Tough immigration laws are putting a squeeze on home building
New home construction is key to unlocking lower housing prices. But the rate of this type of construction has fallen month to month since March 2022, and experts say tough immigration policies that have shrunk the construction workforce are behind the building squeeze.
Nationally, foreign-born people make up 30% of construction workers, data from the Census Bureau shows, making immigrants a key part of the home building puzzle. But against a backdrop of tightened immigration policies instituted during the Trump administration and exacerbated during the pandemic, the number of foreign workers entering the construction industry has almost fallen in half. There were more than 67,000 new workers in 2016, compared to 38,900 in 2020.
The lack of immigrant workers has led to a construction shortage, even as supply-chain stoppages and material costs have eased. NBC News compared Census Bureau data on the immigrant construction worker population in each state with a 2022 report on home underproduction by affordable housing nonprofit Up for Growth and found a strong relationship between foreign workforces and slowed home building. Specifically, for each additional 1% increase in immigrant worker share, there was a predicted corresponding increase of 6,563 in the gap between built housing units and demand for units.
“I can’t say how many times our members have said, ‘We’d bid on more work, we’d be doing more projects if we had more people to do the construction,’” said Brian Turmail, vice president of public affairs at Associated General Contractors of America, which represents home builders across the country.
While immigrants are employed in many sectors, certain fields lean more heavily on immigrant labor. This means that tighter immigration policies have an outsize effect in certain areas.
Lower immigration was a policy goal of the Trump White House, and the administration issued several policies toward that goal from 2017 to 2021, including freezing visas. The administration also took several hard stances toward undocumented immigrants, issuing executive orders for a wall along the southern border, deploying additional Border Patrol agents, and instituting the Migrant Protection Protocols, which forced asylum-seekers to stay in Mexico while waiting for hearings.

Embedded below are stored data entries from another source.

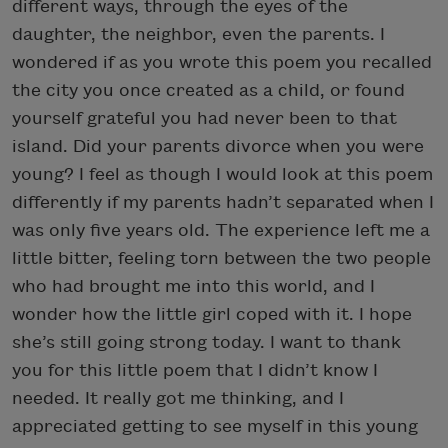
different ways, through the eyes of the
daughter, the neighbor, even the parents. I
wondered if as you wrote this poem you recalled
the city you once created as a child, or found
yourself grateful you had never been to that
island. Did your parents divorce when you were
young? I feel as though I would look at this poem
differently if my parents hadn’t separated when I
was only five years old. The experience left me a
little bitter, feeling torn between the two people
who had brought me into this world, and I
wonder how the little girl coped with it. I hope
she’s still going strong today. I want to thank
you for this little poem that I didn’t know I
needed. It really got me thinking, and I
appreciated getting to see myself in this young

The number of new immigrant workers entering the construction industry dropped by a third in 2017 — Donald Trump’s first year in office — the first such decline in six years. And more than 2 million fewer immigrants than expected entered the labor force from March 2020 to late 2021, according to estimates from researchers Giovanni Peri and Reem Zaiour of the University of California, Davis.
Many builders said the labor strain that began in 2017 has persisted.
“As I sit here, there’s two projects that are stagnant yesterday and today because there aren’t enough [workers] for the crews to send guys there,” said Joshua Correa, a Dallas home builder. “How it was a long time ago, we didn’t have to wait — you would call and they would say, ‘We’ll be there tomorrow.’ Now it’s a month or six weeks.”
If foreign-born workers aren’t available, experts say there aren’t enough U.S.-born workers to fill in the gap.
“These [immigrant] workers are not substitutable,” said Michael Clemens, an economics professor at George Mason University. Clemens has studied the effect of immigrant labor in the workforce, and his findings refute the argument that immigrants take jobs that would otherwise be filled by U.S.-born workers. Instead, Clemens has found there’s no decrease in hiring of comparable U.S. workers, and, on average, firms that are unable to access low-skill immigrant labor slash profits 17%.
“Even when employers find a few [U.S.-born workers] to fill these jobs, they find there’s extremely high turnover in them,” Clemens said.
Immigrants, Clemens said, offer the kind of labor supply that employers in construction need to plan business activity medium- to long-term.
For consumers, that worker shortage means higher prices. Home prices, while down slightly from summer 2022 highs, are still above pre-pandemic levels. And with housing inventory in March 2023 sitting around 560,000 available units — roughly half of pre-pandemic numbers — experts don’t expect any immediate improvement.